Since the coup d’état took place in Honduras on 28 June 2009, PBI has followed with growing concern the serious deterioration of the space in which organisations, communities and human rights defenders can defend human rights in the country.
In response to a request for international accompaniment from the National Human Rights Platform of Honduras (Plataforma de Derechos Humanos de Honduras), PBI made a first visit to the country in May 2011 to verify the human rights situation. Subsequently, after a period of intensive analysis within the organisation, PBI decided to evaluate the feasibility of opening an international accompaniment project in this country and, in the months of September and October 2012, carried out a second visit with this objective.
We met with journalists, judges, workers from human rights organisations, indigenous and small-farmers movements, women’s organisations and trade unions. The committed women and men we spoke with talked about the danger and grave threats they face. We published a report on the situation for human rights defenders in Honduras, based on our work in 2012, opened a protective accompaniment project in the country in 2013.
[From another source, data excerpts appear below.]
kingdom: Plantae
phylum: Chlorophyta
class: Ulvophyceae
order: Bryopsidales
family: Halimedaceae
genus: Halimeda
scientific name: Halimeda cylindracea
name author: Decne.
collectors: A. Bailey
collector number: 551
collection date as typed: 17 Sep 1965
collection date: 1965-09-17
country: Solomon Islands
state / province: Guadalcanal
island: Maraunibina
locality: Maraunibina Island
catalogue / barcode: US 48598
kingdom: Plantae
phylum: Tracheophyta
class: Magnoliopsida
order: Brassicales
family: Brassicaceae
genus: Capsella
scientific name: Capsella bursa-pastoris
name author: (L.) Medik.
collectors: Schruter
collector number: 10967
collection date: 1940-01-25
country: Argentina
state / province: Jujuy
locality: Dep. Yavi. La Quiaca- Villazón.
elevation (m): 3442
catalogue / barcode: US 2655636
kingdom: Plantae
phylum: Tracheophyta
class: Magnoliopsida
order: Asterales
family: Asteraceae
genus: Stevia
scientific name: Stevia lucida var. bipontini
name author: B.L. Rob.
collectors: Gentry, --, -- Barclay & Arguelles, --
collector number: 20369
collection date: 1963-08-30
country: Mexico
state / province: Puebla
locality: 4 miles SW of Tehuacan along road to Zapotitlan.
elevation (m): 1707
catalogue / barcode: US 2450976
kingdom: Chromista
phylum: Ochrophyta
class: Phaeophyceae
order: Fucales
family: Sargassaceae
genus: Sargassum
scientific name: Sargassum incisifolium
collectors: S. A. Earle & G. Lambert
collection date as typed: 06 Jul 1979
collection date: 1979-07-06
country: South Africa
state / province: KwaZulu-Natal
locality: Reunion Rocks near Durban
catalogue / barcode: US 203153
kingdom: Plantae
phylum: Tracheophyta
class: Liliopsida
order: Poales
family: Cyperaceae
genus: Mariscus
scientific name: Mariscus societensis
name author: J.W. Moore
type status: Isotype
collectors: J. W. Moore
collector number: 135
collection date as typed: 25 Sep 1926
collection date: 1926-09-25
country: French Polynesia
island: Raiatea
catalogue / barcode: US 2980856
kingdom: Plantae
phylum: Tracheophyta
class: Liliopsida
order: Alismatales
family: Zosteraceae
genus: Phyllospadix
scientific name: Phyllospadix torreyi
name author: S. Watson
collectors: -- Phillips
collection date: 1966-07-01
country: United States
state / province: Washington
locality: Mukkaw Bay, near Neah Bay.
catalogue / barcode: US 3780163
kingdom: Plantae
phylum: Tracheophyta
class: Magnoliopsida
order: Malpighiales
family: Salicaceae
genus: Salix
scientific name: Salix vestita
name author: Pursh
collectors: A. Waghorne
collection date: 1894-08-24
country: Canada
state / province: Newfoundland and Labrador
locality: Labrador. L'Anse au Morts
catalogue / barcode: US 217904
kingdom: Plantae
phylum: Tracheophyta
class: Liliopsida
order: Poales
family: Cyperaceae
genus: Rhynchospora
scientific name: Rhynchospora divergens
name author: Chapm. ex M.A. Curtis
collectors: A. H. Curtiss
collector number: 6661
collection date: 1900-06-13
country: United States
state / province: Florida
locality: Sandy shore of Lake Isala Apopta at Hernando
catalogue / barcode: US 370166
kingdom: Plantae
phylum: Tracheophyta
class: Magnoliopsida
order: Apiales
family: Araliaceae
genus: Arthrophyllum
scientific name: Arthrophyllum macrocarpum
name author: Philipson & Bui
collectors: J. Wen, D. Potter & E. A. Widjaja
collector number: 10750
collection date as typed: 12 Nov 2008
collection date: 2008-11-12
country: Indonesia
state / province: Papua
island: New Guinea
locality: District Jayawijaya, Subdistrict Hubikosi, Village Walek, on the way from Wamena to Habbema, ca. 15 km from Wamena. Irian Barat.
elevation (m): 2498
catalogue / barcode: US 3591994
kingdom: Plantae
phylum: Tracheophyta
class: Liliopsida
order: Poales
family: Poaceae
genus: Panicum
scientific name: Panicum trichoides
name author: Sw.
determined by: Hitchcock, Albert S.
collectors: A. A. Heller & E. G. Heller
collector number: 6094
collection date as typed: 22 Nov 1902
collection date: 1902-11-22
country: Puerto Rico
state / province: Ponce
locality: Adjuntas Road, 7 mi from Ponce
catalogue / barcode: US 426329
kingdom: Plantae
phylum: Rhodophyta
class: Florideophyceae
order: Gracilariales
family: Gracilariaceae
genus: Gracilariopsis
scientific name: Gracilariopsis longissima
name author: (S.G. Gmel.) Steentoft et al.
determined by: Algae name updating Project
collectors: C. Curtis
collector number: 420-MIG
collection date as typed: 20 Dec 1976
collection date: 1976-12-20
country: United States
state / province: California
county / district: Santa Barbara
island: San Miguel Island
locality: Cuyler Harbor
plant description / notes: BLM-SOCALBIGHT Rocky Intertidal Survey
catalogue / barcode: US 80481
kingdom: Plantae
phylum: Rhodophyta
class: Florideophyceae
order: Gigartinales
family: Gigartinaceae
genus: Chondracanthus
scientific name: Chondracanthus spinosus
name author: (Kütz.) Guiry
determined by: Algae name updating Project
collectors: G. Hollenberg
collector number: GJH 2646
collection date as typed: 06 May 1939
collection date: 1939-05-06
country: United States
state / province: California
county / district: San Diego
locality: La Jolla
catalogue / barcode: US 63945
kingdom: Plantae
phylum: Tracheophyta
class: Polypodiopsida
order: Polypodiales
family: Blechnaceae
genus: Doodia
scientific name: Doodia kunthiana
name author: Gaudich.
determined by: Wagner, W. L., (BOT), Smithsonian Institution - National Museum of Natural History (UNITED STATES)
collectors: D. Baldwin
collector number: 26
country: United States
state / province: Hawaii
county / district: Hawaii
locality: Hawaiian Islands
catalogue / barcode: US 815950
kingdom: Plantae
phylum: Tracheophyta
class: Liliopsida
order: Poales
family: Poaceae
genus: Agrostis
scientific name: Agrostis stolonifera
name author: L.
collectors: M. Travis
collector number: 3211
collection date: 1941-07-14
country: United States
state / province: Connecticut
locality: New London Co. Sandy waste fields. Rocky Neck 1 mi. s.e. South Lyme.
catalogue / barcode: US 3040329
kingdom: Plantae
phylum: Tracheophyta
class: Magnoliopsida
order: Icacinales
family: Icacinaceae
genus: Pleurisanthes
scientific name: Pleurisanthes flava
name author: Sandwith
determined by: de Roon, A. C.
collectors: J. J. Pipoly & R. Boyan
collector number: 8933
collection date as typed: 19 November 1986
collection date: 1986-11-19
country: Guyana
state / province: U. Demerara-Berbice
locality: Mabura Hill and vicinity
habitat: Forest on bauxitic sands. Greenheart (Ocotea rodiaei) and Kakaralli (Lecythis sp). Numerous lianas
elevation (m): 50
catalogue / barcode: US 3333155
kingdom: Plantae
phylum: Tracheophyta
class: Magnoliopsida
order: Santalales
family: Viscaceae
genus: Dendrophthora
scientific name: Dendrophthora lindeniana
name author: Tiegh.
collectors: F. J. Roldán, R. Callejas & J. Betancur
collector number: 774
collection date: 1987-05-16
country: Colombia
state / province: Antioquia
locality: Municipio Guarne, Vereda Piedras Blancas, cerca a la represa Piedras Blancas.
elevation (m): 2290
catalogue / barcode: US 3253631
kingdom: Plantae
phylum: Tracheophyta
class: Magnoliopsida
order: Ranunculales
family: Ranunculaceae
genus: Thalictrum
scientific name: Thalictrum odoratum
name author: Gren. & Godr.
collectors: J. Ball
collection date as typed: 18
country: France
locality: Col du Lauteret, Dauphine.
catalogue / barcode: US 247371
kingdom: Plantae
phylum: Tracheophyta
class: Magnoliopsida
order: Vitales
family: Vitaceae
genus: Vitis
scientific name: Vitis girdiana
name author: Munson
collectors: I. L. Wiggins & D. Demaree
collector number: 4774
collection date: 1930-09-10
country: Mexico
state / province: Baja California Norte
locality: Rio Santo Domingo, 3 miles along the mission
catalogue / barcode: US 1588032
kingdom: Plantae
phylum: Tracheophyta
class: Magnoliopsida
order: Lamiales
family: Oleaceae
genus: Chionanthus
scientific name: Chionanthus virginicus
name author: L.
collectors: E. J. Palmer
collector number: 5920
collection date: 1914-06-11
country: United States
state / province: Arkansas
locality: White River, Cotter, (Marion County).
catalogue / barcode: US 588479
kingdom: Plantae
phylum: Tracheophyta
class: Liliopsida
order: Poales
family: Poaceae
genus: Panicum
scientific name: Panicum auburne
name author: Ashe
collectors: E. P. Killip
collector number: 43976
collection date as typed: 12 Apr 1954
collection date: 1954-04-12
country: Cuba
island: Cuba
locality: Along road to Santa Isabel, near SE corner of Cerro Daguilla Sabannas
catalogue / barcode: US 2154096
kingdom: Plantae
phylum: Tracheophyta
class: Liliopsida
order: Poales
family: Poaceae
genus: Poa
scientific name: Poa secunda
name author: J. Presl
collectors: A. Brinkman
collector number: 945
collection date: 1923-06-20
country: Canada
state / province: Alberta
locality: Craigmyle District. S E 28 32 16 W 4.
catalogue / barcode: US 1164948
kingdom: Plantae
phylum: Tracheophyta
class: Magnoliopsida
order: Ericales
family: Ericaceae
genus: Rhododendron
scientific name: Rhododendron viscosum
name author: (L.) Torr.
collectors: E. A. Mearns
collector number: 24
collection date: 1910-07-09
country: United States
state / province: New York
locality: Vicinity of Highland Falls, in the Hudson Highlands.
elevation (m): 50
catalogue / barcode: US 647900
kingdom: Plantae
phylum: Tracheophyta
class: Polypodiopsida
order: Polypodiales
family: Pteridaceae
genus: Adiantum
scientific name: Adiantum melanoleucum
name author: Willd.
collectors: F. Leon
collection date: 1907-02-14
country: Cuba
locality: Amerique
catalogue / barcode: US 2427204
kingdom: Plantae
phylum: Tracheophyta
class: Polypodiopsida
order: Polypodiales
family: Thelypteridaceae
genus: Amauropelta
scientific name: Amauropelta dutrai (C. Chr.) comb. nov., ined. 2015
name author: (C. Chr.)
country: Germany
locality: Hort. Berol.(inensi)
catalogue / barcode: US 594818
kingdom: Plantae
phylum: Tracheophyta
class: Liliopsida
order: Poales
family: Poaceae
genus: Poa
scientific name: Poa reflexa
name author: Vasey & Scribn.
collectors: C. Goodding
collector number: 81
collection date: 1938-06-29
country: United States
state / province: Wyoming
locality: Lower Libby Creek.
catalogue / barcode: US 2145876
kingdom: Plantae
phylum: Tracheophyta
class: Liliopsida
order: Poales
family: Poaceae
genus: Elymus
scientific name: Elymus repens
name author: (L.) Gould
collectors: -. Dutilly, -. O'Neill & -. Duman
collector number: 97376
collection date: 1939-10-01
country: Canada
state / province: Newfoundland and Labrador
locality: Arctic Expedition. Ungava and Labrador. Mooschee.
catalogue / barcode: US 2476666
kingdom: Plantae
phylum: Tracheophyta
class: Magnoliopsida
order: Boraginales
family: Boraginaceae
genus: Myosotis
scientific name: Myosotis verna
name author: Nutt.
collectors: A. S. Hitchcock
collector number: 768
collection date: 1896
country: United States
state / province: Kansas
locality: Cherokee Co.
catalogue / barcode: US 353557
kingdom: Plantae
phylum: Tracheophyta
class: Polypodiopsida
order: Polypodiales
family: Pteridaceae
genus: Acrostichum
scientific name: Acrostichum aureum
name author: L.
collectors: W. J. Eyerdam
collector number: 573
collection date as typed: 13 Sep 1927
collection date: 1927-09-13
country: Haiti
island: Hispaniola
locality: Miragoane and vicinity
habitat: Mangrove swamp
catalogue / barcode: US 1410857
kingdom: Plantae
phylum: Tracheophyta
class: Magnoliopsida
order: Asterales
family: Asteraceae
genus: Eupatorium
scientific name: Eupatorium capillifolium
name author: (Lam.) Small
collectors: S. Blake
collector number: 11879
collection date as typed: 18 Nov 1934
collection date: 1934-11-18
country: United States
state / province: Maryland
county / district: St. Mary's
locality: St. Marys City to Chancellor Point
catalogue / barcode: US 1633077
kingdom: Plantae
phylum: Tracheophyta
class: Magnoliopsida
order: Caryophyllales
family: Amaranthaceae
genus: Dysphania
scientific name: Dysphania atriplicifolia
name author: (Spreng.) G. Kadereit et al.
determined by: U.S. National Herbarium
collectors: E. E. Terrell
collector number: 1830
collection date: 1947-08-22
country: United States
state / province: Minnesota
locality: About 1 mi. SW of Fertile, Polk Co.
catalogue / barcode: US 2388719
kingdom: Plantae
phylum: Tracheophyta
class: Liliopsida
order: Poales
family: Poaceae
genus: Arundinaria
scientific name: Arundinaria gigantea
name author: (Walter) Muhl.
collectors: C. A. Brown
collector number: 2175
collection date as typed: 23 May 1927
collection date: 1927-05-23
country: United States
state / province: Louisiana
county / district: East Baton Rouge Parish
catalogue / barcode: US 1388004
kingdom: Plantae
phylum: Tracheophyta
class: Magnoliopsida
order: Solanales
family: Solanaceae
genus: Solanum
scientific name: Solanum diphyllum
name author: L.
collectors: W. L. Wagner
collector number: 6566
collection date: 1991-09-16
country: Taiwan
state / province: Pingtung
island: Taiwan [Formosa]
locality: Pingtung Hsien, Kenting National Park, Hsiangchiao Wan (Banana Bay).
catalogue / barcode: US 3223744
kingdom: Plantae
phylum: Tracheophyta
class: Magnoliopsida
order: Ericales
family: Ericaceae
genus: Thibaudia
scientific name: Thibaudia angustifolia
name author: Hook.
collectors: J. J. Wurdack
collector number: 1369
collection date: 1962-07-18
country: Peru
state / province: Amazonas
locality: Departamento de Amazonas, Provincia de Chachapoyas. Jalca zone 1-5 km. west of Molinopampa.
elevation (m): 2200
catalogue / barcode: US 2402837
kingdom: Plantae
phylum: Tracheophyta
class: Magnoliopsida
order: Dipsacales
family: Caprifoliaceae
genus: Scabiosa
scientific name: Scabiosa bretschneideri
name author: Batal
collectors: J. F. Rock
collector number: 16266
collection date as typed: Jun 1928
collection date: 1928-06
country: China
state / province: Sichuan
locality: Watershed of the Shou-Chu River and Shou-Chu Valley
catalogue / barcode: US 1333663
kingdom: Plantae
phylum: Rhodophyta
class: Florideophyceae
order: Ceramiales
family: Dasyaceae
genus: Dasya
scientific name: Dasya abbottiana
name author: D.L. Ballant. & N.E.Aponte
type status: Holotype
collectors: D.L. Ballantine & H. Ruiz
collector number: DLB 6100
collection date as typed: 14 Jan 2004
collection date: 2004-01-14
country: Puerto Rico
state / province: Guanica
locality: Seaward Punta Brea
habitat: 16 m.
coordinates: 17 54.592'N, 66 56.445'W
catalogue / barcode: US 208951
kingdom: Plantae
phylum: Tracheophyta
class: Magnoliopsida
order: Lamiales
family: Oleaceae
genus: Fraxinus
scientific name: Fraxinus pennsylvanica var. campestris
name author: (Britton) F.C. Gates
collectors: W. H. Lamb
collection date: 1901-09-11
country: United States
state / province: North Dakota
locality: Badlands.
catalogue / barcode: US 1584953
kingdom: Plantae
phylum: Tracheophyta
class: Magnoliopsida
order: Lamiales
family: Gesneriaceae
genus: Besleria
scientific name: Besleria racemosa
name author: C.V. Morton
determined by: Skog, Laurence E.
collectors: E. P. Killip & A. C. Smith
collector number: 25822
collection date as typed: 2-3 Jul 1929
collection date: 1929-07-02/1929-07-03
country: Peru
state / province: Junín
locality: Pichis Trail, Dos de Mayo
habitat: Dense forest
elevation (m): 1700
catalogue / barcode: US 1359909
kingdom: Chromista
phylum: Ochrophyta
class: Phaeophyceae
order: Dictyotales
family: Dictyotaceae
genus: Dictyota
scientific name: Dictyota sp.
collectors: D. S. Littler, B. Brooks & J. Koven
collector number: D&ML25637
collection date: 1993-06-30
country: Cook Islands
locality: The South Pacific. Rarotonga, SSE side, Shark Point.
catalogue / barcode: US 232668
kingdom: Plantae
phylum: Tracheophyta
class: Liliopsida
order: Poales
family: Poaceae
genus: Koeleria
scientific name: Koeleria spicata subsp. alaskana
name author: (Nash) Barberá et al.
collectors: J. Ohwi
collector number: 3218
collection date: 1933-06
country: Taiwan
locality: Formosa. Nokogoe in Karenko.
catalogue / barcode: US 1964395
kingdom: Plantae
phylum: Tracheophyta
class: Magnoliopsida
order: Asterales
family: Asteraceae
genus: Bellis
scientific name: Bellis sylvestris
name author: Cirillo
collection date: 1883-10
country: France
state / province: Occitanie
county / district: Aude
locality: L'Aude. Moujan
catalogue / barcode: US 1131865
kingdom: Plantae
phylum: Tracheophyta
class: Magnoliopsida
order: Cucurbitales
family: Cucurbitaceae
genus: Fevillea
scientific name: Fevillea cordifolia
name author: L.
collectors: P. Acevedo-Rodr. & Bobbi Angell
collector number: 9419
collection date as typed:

Who we protect in Honduras
Since 2009, there have been 174 violent deaths in the LGTBI community. This violence is directly related to the prejudice and discrimination that the LGBTI community has suffered historically in the country. Honduras has become, along with Guatemala and El Salvador, one of the most dangerous countries for this community to live.
Freedom of Expression
Honduras is one of the most dangerous countries in the world for journalists. According to the IACHR 28 journalists have been killed in Honduras since 2010.
Women Human Rights Defenders
Defending land rights, culture and natural resources
Between 2002 and March 2014 111 land and environmental rights activists were murdered in Honduras, making it the most dangerous country in the world to be a land rights defender.